RBAC allows network access to be restricted based on user roles. These roles are decided most often by users’ position in their organization, or which team they’re a part of. RBAC lets employees have access rights only to the data they need to complete their jobs and keeps them from accessing potentially sensitive information that doesn’t necessarily relate to them. Granting employees having unwarranted access to sensitive information is obviously unwise from a security perspective — presenting new attack vectors and opportunities to make unintended mistakes where they should not exist.
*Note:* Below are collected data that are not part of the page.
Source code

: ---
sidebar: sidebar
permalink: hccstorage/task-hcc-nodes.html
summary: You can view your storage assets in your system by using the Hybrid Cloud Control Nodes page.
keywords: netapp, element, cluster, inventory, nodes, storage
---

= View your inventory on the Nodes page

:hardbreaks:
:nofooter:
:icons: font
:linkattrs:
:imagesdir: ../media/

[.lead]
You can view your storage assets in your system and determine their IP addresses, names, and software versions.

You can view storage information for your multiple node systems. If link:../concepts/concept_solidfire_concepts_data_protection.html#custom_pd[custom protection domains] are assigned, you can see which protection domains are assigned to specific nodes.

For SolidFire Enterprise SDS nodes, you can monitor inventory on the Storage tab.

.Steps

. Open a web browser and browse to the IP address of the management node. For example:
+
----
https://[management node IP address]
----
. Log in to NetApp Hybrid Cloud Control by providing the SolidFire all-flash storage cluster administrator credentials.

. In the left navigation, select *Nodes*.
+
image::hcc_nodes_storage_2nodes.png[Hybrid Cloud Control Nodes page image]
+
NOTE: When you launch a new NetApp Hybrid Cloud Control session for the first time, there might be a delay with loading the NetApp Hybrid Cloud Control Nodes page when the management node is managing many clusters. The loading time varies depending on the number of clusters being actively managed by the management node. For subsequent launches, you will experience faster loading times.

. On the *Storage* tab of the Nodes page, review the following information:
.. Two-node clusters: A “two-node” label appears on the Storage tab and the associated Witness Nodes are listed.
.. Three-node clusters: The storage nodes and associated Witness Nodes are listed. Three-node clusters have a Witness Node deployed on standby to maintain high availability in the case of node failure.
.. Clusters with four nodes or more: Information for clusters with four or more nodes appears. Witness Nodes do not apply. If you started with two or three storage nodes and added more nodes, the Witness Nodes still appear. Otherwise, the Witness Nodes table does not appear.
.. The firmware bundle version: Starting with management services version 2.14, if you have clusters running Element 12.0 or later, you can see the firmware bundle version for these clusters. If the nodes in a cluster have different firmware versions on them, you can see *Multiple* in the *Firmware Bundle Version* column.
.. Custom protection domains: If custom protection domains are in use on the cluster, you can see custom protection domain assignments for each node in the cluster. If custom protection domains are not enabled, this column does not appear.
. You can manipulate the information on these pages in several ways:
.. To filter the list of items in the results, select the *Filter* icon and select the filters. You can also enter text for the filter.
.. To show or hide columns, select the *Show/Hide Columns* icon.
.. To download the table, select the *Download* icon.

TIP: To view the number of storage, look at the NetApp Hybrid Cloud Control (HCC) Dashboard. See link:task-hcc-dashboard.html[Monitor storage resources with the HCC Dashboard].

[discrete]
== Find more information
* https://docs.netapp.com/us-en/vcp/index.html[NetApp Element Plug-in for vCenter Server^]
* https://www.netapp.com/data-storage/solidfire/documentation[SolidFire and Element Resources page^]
By assigning roles, companies are able to designate who has access to what information, depending on if they are a specialist, for instance, or more senior user. Increased roles can be given based not only on company position, but also on position competency, or simply trust from organizational higher-ups. Access to computer resources can also be restricted to specific tasks, such as the ability to view or write files. Limiting network access is important for organizations that have a large number of employees or who hire contractors and other third-party vendors, which in itself makes monitoring network traffic a challenge. Organizations that rely upon RBAC are better prepared to secure their sensitive data and applications.

The next logical evolutionary step from RBAC is attribute-based controls.


Using attributes for fine-grained access control 


ABAC is a more fine-grained form of access control that grants or denies access based on a combination of attributes. ABAC controls access to objects by evaluating rules against the attributes of both the subject and object entities and the environment relevant to which the request was sent. These decisions on whether or not to allow access to objects are based on a series of attributes and additional contextual data — for instance, a user’s level seniority or budget controlled — that are decided by policy. 

Attributes included are usually those that relate to one of four things: the subject, the object in question, the requested operation and, increasingly, environmental or contextual conditions like the time of day, the user’s location and so forth. The subject, or the user requesting access into the resource, most often has key attributes. These attributes often include job role, group memberships, management and security clearance, among others. Here’s what an ABAC pattern might like like: Michaela, a senior engineer who controls over $100K in budget (subject with attributes) may be authorized to access (requested action) a backend service (object), but only during her normal business hours (contextual condition). ABAC is often connected to a company’s HR system or user directory, allowing the authorization system to see which employees and users have these attributes.

Additionally, using ABAC allows users to update any single object without breaking the entire system. In legacy servers, the owner of any particular app would be responsible for changing the app at large, whenever a change to access control policy went into effect. If a new role, such as “Vice President” were created, every object individually protected by RBAC would have to be updated to accept that role as valid. However, with ABAC, the VP can be given a completely unique set of attributes, which the ABAC system could then read to provide an allow or deny action.

ABAC and RBAC are standards in the modern world of cloud-native technologies — and the former is surging in popularity, due to the growing need for finer-grained authorization. While organizations have been forced to build new methods for the shift to cloud-native applications, these methods have largely stayed the same. However, the ways in which organizations implement RBAC and ABAC have changed; for instance, cloud-native tools such as with Open Policy Agent (OPA) and Styra Declarative Authorization Service (DAS), allow companies to flexibly adopt both methods of access control interchangeably, when enforcing policy as code.